David Cameron has vowed to "put the heat on" the internet companies over the online posting of pornographic images of children.
The prime minister said the internet firms were still not doing enough to take down such pictures even though they are illegal.
He called on the firms to work with the police to help prosecute those people responsible for putting them on the web.
His comments came as culture secretary Maria Miller prepares to chair a Westminster summit on Tuesday organised by Tory MP Claire Perry, who acts as the prime minister's adviser on the issue of children and pornography.
Cameron said that the posting of illegal images of children would be one of the key issues on the agenda.
"I'm not satisfied that internet companies do enough to help take them down," he told Sky News's Murnaghan programme.
"That's why we're having this round table in government with them to really put the heat on and say: 'Look, you've got extraordinary capabilities to help search the internet ... Work with the police, work with us so we can get these images off the internet and prosecute those who put them there.'
"That's issue number one and absolutely vital."
Cameron said that he also wanted to improve the ability of parents to ensure their children could not access unsuitable material online.
"We need to make more progress on this issue of explaining to everybody that we want to have better filters that parents can switch on to stop access to certain sites and material," he said.
"Again, the Government has been on this for the last three years.
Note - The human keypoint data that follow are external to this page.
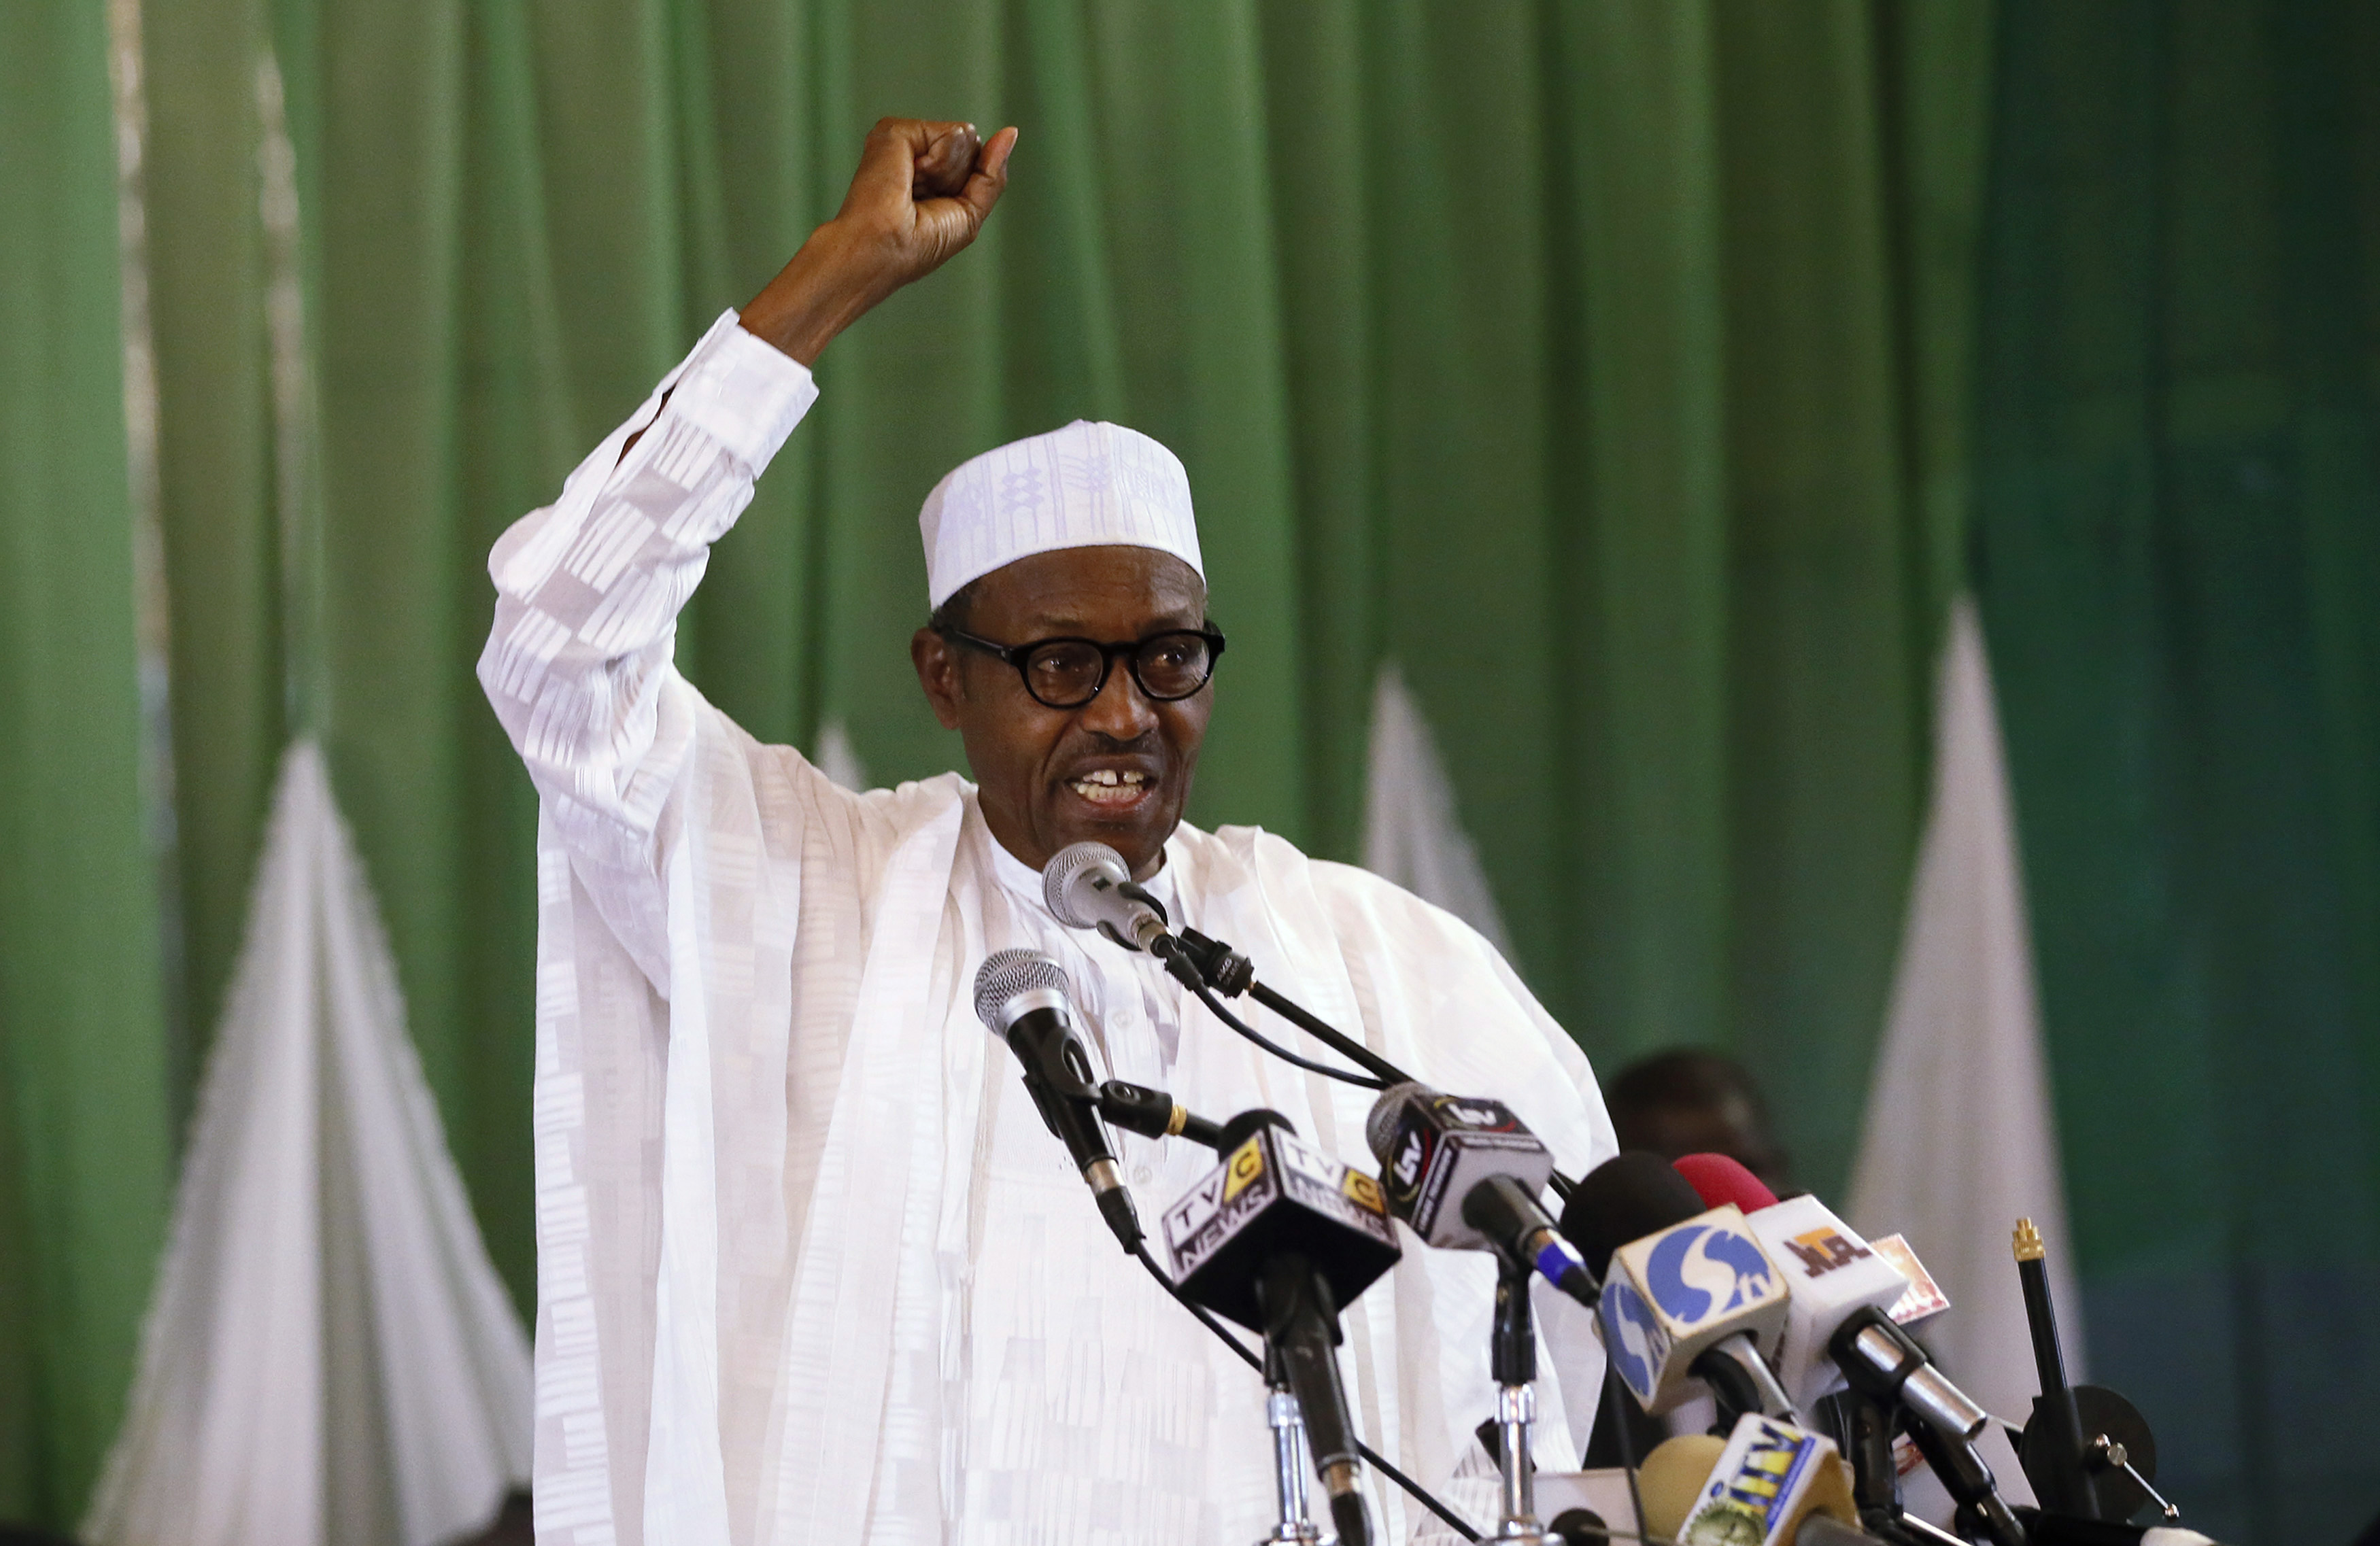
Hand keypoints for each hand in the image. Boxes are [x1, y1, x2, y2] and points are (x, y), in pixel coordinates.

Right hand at [741, 118, 1018, 364]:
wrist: (878, 250)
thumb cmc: (915, 246)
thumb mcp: (969, 214)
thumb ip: (991, 174)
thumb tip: (1010, 133)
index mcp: (930, 176)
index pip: (977, 160)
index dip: (973, 184)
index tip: (940, 209)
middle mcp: (915, 154)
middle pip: (974, 147)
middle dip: (960, 178)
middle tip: (923, 201)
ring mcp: (903, 141)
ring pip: (965, 138)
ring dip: (949, 172)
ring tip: (913, 190)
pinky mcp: (894, 131)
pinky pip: (952, 134)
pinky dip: (941, 162)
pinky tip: (910, 175)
One of the things that's now happening is a lot of public Wi-Fi in Starbucks and elsewhere, public Wi-Fi, blocks access to certain sites, so we are making progress.
"But the world has changed so fundamentally with the internet that we've got some real threats there to our children and also from this appalling scourge of child pornography, we've to take a lot of action."
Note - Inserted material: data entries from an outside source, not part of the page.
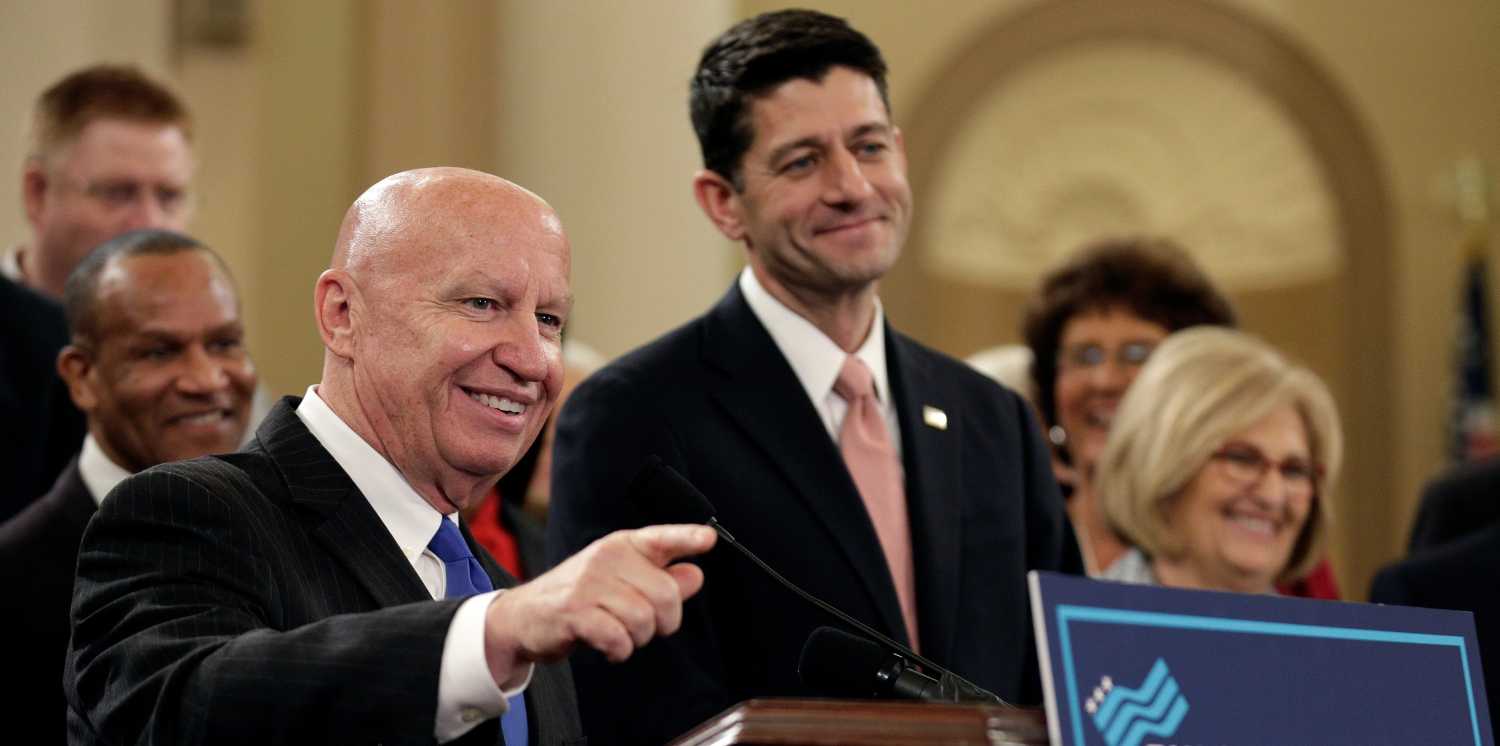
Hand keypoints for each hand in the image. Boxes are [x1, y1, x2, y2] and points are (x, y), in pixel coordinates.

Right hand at [481, 524, 715, 683]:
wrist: (523, 616)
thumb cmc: (580, 597)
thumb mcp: (622, 582)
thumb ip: (661, 578)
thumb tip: (696, 574)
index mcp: (622, 546)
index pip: (661, 538)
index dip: (687, 538)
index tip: (709, 539)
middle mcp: (607, 557)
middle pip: (665, 595)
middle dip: (664, 622)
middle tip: (645, 627)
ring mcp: (588, 583)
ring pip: (644, 619)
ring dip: (638, 639)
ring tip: (620, 634)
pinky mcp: (573, 611)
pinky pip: (618, 638)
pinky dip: (619, 650)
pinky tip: (608, 647)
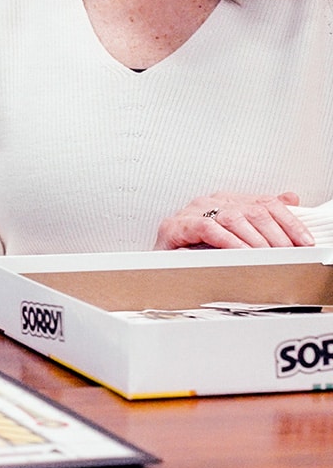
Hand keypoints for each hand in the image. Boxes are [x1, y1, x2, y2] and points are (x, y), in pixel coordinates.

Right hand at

Cameron spoke as Google - which has come under fire for failing to do enough to tackle child porn - donated 5 million US dollars (£3.2 million) to further child protection.
Last week the internet giant announced it was giving £1 million to Internet Watch Foundation (IWF), a charity responsible for policing criminal content on the internet.
Today Google said it would split the additional cash between organisations in the US, Belgium, Canada, Australia and Latin America, and announced it would set up an additional 2 million US dollars (£1.3 million) Child Protection Technology Fund to help develop tools to combat child abuse images online.
Scott Rubin, director of communications and public affairs at Google, said: "We have a zero tolerance attitude to child sexual abuse imagery online. The fight to remove these images from the internet is a global one, and we hope these measures will help in that important battle."